• [EXERCISE TASK]
Reproduce each line of the following data word for word, without any alteration.

** Start of MATERIALS PROVIDED **

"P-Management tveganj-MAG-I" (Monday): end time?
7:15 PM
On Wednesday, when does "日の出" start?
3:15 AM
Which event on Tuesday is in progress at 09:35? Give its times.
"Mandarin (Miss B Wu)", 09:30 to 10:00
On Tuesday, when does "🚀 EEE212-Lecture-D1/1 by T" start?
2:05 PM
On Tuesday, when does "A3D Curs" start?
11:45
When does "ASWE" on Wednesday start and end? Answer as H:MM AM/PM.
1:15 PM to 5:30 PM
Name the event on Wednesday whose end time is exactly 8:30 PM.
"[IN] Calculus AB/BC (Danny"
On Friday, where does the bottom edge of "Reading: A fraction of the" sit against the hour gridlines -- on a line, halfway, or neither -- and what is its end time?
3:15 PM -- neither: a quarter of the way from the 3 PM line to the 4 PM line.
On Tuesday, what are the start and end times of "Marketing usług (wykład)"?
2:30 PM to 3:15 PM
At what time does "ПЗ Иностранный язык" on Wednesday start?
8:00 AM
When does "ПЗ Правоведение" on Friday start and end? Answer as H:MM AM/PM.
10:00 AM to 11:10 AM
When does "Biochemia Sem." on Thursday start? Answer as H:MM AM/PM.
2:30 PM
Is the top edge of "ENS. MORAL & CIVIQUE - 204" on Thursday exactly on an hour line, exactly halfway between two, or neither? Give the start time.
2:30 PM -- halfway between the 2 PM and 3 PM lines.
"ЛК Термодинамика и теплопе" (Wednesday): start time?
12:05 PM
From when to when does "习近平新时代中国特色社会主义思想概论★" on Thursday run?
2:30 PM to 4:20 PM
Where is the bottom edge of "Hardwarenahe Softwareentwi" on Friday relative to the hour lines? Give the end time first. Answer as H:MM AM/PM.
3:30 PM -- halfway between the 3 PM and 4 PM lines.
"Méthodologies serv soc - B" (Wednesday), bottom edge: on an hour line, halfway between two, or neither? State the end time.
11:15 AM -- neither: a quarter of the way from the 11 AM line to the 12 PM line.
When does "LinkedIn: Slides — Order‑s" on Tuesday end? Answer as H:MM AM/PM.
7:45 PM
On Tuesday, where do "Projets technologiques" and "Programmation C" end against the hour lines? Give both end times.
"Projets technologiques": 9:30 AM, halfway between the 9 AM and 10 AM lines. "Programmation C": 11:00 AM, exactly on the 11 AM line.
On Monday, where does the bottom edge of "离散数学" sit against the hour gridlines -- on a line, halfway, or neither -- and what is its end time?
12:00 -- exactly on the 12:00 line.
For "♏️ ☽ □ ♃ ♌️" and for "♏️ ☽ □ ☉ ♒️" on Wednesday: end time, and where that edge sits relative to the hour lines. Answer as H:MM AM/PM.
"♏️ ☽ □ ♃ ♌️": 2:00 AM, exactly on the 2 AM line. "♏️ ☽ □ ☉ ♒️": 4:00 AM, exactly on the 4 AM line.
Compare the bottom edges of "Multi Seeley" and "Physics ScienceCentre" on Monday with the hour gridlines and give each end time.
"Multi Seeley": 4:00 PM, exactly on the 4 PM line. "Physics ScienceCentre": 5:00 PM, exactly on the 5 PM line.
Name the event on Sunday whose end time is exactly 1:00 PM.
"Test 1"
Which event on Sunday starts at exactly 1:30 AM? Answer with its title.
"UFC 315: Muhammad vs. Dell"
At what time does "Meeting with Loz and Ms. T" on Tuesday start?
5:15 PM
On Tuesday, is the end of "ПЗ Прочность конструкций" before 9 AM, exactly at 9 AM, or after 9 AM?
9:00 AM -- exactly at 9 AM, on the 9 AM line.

** End of MATERIALS PROVIDED **

• [REPLY]
"P-Management tveganj-MAG-I" (Monday): end time?
7:15 PM
On Wednesday, when does "日の出" start?
3:15 AM
Which event on Tuesday is in progress at 09:35? Give its times.
"Mandarin (Miss B Wu)", 09:30 to 10:00
On Tuesday, when does "🚀 EEE212-Lecture-D1/1 by T" start?
2:05 PM
On Tuesday, when does "A3D Curs" start?
11:45
When does "ASWE" on Wednesday start and end? Answer as H:MM AM/PM.
1:15 PM to 5:30 PM
Name the event on Wednesday whose end time is exactly 8:30 PM.
"[IN] Calculus AB/BC (Danny"
On Friday, where does the bottom edge of "Reading: A fraction of the" sit against the hour gridlines -- on a line, halfway, or neither -- and what is its end time?
3:15 PM -- neither: a quarter of the way from the 3 PM line to the 4 PM line.
On Tuesday, what are the start and end times of "Marketing usług (wykład)"?
2:30 PM to 3:15 PM
At what time does "ПЗ Иностранный язык" on Wednesday start?
8:00 AM
When does "ПЗ Правоведение" on Friday start and end? Answer as H:MM AM/PM.
10:00 AM to 11:10 AM
When does "Biochemia Sem." on Thursday start? Answer as H:MM AM/PM.
2:30 PM
Is the top edge of "ENS. MORAL & CIVIQUE - 204" on Thursday exactly on an hour line, exactly halfway between two, or neither? Give the start time.
2:30 PM -- halfway between the 2 PM and 3 PM lines.
"ЛК Термодинамика и теплопе" (Wednesday): start time?
12:05 PM
From when to when does "习近平新时代中国特色社会主义思想概论★" on Thursday run?
2:30 PM to 4:20 PM
Where is the bottom edge of "Hardwarenahe Softwareentwi" on Friday relative to the hour lines? Give the end time first. Answer as H:MM AM/PM.
3:30 PM -- halfway between the 3 PM and 4 PM lines.
"Méthodologies serv soc - B" (Wednesday), bottom edge: on an hour line, halfway between two, or neither? State the end time.
11:15 AM -- neither: a quarter of the way from the 11 AM line to the 12 PM line.
When does "LinkedIn: Slides — Order‑s" on Tuesday end? Answer as H:MM AM/PM.
7:45 PM
On Tuesday, where do "Projets technologiques" and "Programmation C" end against the hour lines? Give both end times.
"Projets technologiques": 9:30 AM, halfway between the 9 AM and 10 AM lines. "Programmation C": 11:00 AM, exactly on the 11 AM line.
On Monday, where does the bottom edge of "离散数学" sit against the hour gridlines -- on a line, halfway, or neither -- and what is its end time?
12:00 -- exactly on the 12:00 line.
For "♏️ ☽ □ ♃ ♌️" and for "♏️ ☽ □ ☉ ♒️" on Wednesday: end time, and where that edge sits relative to the hour lines. Answer as H:MM AM/PM.
"♏️ ☽ □ ♃ ♌️": 2:00 AM, exactly on the 2 AM line. "♏️ ☽ □ ☉ ♒️": 4:00 AM, exactly on the 4 AM line.
Compare the bottom edges of "Multi Seeley" and "Physics ScienceCentre" on Monday with the hour gridlines and give each end time.
"Multi Seeley": 4:00 PM, exactly on the 4 PM line. "Physics ScienceCentre": 5:00 PM, exactly on the 5 PM line.
Name the event on Sunday whose end time is exactly 1:00 PM.
"Test 1"
Which event on Sunday starts at exactly 1:30 AM? Answer with its title.
"UFC 315: Muhammad vs. Dell"
At what time does "Meeting with Loz and Ms. T" on Tuesday start?
5:15 PM
On Tuesday, is the end of "ПЗ Прочность конструкций" before 9 AM, exactly at 9 AM, or after 9 AM?
9:00 AM -- exactly at 9 AM, on the 9 AM line.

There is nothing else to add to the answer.